■ **Text provided**:
DNS Rebinding (or what's left of it)

14 June 2008

DNS rebinding has been a widely known issue since 1996. 12 years later, the attack is still alive.

I've spent quite some time researching what's still left of the attack, and did find out that most known vectors were patched or mitigated by now. However, the attack is still very real, and could be fully exploited on most (if not all) modern browsers.

I've compiled a list of vectors that I had dealt with during this brief research. Most were discovered to have been fixed in one way or another, some only partly, but a few are still exploitable.

Disclaimer: This is not a how-to. This post deals only with what could or could not be done on today's systems. A step-by-step explanation of every vector described would be irrelevant.

Methods to break DNS-pinning in browsers:

1) Trying to load a page from a closed port (http://rebinding-domain.com:81). - Hardly works. Doesn't break the 120 second pin on Firefox. Does, however, break the half-hour pin on IE. Still, this requires a couple of reload attempts (3-6, don't know why) so it's quite slow.

2) Using the Flash or Java plugins, since they have their own pinning-database for Sockets. - This no longer works. The issue had been patched on both platforms in the beginning of 2008. Adobe has recently enhanced Flash's security model significantly. Now in order for a Flash movie to open a socket, a policy file has to come from the same IP as the destination IP of the socket connection (and not only the same domain - thus mitigating DNS rebinding).

References: http://www.adobe.com/devnet/flashplayer/articles/fplayer9_security.html (scroll down to "DNS hardening")

3) Shutting down (or firewalling) the HTTP server on the attackers machine in order to force the browser into a new DNS lookup. - Doesn't work on Firefox. It seems as though no matter what you try, Firefox would never give up those 120 seconds of pinning. On IE, yet again, this works after a couple of reload attempts.

4) Using the browser's cache in order to store the attack page. - Works great, but has its drawbacks. The DNS record should be altered right after the victim downloads and caches the page. If the page is revisited after the DNS pinning had expired, any XHR request would force the browser into a new lookup, and complete the attack. The obvious pitfall is that the page needs to be visited twice.

On the bright side, an attack page could be held inside an invisible iframe, well hidden from the unsuspecting user. The iframe could be located on many different sites and linked to in many different contexts. As such, even mass-attacks should be possible. A targeted attack, with the help of very basic social engineering skills, could easily work every time.

Methods to rebind DNS on the nameserver/cache level

1) 0 TTL records. - This works, but not always. Many DNS servers force a minimum TTL of 300 seconds. Some even reject 0 TTL records as invalid (rare, but I believe it happens).

■ **To do**: Rewrite the DNS rebinding post starting at "DNS rebinding has" and ending at "all) modern browsers.", replacing "attack" with "exploit".

■ **Stored records**:

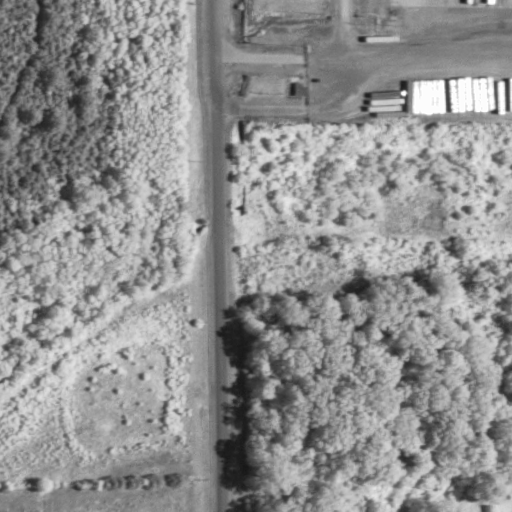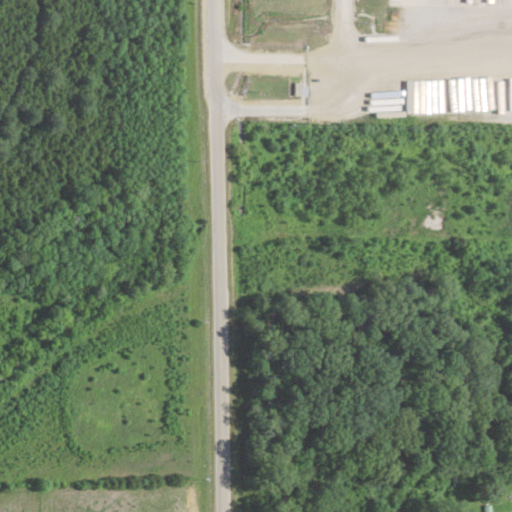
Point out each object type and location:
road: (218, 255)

==

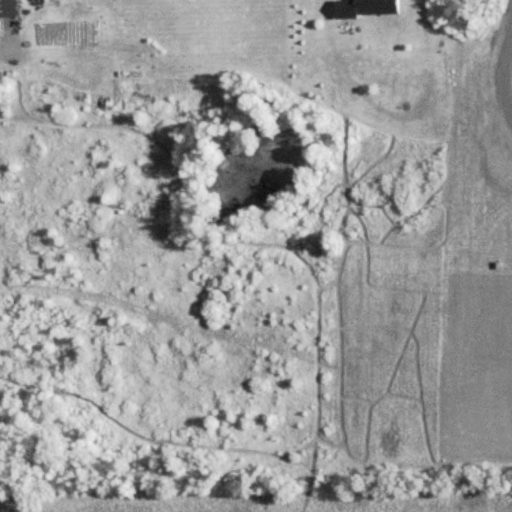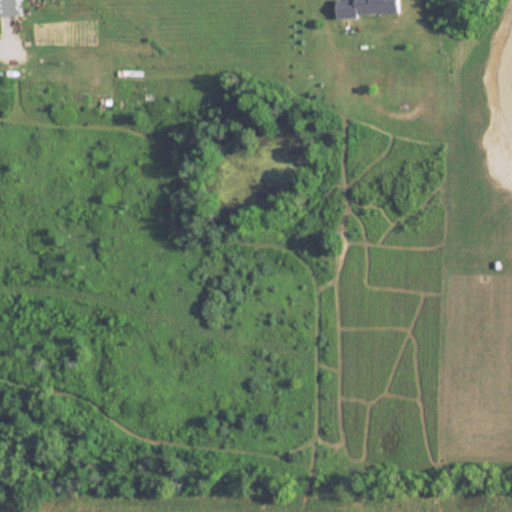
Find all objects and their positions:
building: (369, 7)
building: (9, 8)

■ **Solved exercise**:
DNS rebinding has been a widely known issue since 1996. 12 years later, the exploit is still alive.

I've spent quite some time researching what's still left of the exploit, and did find out that most known vectors were patched or mitigated by now. However, the exploit is still very real, and could be fully exploited on most (if not all) modern browsers.